Setelah Bumi turun, barulah Jefri tertawa terbahak-bahak karena Tuannya itu tidak mengerti apa yang ia maksud.
Senja sudah berada di ujung jembatan tak berpagar yang ada di pantai itu. Dari sana sepertinya matahari terbenam akan terlihat sangat jelas. Senja berdiri menghadap hamparan laut lepas yang ada di depannya. Hembusan angin yang bergerak perlahan membuatnya merasa sejuk hingga ia memeluk tubuhnya sendiri dengan kedua tangannya.
Tap tap tap tap.
Terdengar langkah kaki dengan hentakan yang tak tergesa makin menghampirinya. Tiba-tiba sepasang tangan yang kokoh melampirkan jas berwarna hitam yang harum bau parfum mewah ke bahu Senja. Bumi tau, Senja kedinginan saat itu. Senja masih diam, ia masih tak bergeming menunggu matahari terbenam.

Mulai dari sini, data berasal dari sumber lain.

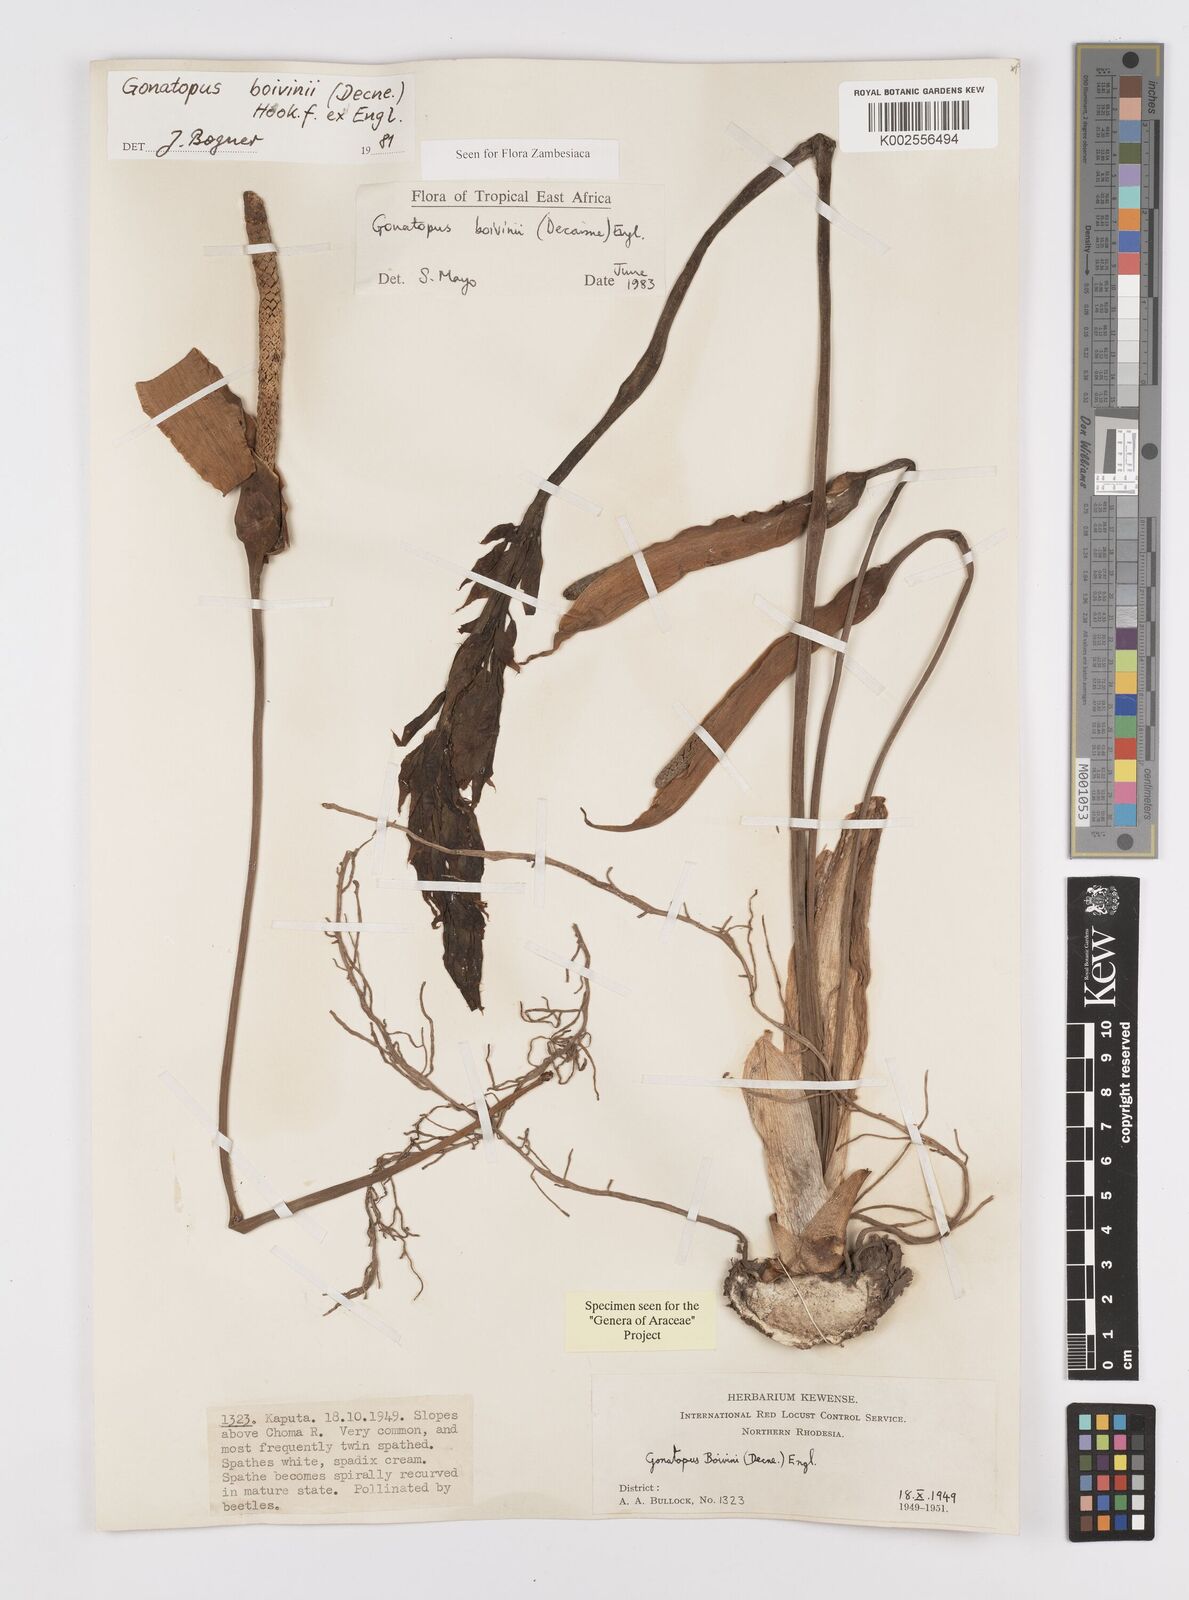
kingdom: Plantae
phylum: Tracheophyta
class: Liliopsida
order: Alismatales
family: Araceae
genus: Gonatopus
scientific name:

“Seharusnya kau pulang, bukan malah berada disini. Anginnya membuatmu dingin,” ucap Bumi yang berdiri di samping Senja namun menatap ke depan searah dengan pandangan Senja.
“Aku masih mau disini. Aku merasa nyaman disini. Lebih tepatnya aku merasa nyaman bisa menyaksikan pemandangan saat matahari terbenam,” sahut Senja tanpa mengalihkan pandangannya.
“Apa karena namamu Senja jadi kau suka melihat matahari terbenam?” tanya Bumi.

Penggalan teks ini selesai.